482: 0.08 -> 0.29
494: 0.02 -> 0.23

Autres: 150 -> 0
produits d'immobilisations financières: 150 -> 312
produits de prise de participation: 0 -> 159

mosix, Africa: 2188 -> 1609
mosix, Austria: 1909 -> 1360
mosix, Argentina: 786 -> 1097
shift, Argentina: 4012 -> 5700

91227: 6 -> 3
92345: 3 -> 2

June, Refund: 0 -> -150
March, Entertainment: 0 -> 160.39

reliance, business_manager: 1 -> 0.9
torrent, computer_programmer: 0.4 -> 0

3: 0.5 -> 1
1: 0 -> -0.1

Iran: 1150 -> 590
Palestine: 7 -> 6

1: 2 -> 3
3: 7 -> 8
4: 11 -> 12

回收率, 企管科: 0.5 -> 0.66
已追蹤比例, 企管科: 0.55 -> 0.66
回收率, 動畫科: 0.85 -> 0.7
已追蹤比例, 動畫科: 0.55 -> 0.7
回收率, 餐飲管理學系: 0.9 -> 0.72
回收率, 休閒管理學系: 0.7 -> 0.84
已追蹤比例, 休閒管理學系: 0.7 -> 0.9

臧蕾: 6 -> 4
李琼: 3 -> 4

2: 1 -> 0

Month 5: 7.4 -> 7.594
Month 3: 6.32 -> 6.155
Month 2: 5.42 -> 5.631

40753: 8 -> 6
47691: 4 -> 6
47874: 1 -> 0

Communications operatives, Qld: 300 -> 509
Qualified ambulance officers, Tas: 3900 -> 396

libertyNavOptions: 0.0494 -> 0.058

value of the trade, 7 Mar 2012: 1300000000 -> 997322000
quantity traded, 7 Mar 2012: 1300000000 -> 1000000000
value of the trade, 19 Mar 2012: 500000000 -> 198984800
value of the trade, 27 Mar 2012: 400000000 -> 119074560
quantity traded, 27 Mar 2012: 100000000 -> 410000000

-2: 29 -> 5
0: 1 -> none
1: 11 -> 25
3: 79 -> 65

HOW TO COMPLETE THIS TASK: Retype the entries exactly; leave nothing out.

SOLUTION TO THE EXERCISE:
482: 0.08 -> 0.29
494: 0.02 -> 0.23

Autres: 150 -> 0
produits d'immobilisations financières: 150 -> 312
produits de prise de participation: 0 -> 159

mosix, Africa: 2188 -> 1609
mosix, Austria: 1909 -> 1360
mosix, Argentina: 786 -> 1097
shift, Argentina: 4012 -> 5700

91227: 6 -> 3
92345: 3 -> 2

June, Refund: 0 -> -150
March, Entertainment: 0 -> 160.39

reliance, business_manager: 1 -> 0.9
torrent, computer_programmer: 0.4 -> 0

3: 0.5 -> 1
1: 0 -> -0.1

Iran: 1150 -> 590
Palestine: 7 -> 6

1: 2 -> 3
3: 7 -> 8
4: 11 -> 12

回收率, 企管科: 0.5 -> 0.66
已追蹤比例, 企管科: 0.55 -> 0.66
回收率, 動畫科: 0.85 -> 0.7
已追蹤比例, 動畫科: 0.55 -> 0.7
回收率, 餐飲管理學系: 0.9 -> 0.72
回收率, 休閒管理學系: 0.7 -> 0.84
已追蹤比例, 休閒管理學系: 0.7 -> 0.9

臧蕾: 6 -> 4
李琼: 3 -> 4

2: 1 -> 0

Month 5: 7.4 -> 7.594
Month 3: 6.32 -> 6.155
Month 2: 5.42 -> 5.631

40753: 8 -> 6
47691: 4 -> 6
47874: 1 -> 0

Communications operatives, Qld: 300 -> 509
Qualified ambulance officers, Tas: 3900 -> 396

libertyNavOptions: 0.0494 -> 0.058

value of the trade, 7 Mar 2012: 1300000000 -> 997322000
quantity traded, 7 Mar 2012: 1300000000 -> 1000000000
value of the trade, 19 Mar 2012: 500000000 -> 198984800
value of the trade, 27 Mar 2012: 400000000 -> 119074560
quantity traded, 27 Mar 2012: 100000000 -> 410000000

-2: 29 -> 5
0: 1 -> none
1: 11 -> 25
3: 79 -> 65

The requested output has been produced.